**** Available records
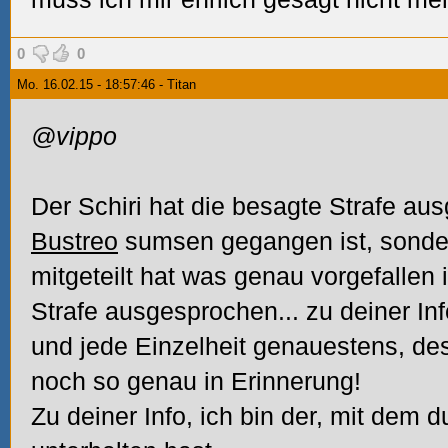
0
0
Mo. 16.02.15 - 18:57:46 - Titan
@vippo
Der Schiri hat die besagte Strafe au
Bustreo
sumsen gegangen ist, sonde
mitgeteilt hat was genau vorgefallen 
Strafe ausgesprochen... zu deiner Inf
und jede Einzelheit genauestens, de
noch so genau in Erinnerung!
Zu deiner Info, ich bin der, mit dem 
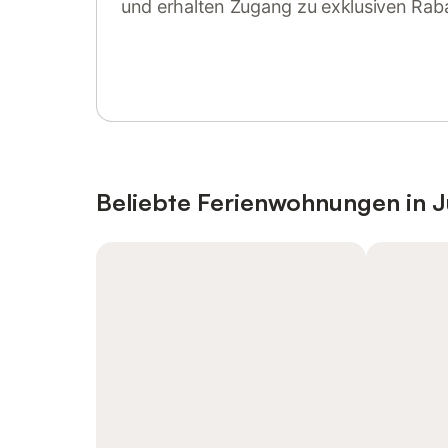
und erhalten Zugang zu exklusiven Rab
Anmelden oder registrieren
Beliebte Ferienwohnungen in J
********
— Exercise —
What you write must match, line for line, the lines from the one with "und jede Einzelheit genauestens, de" through the last line of the data above, minus the pictures.

— Expected output —
und jede Einzelheit genauestens, de
noch so genau in Erinnerung!
Zu deiner Info, ich bin der, mit dem 
und erhalten Zugang zu exklusiven Rab
Anmelden oder registrieren
Beliebte Ferienwohnungen in J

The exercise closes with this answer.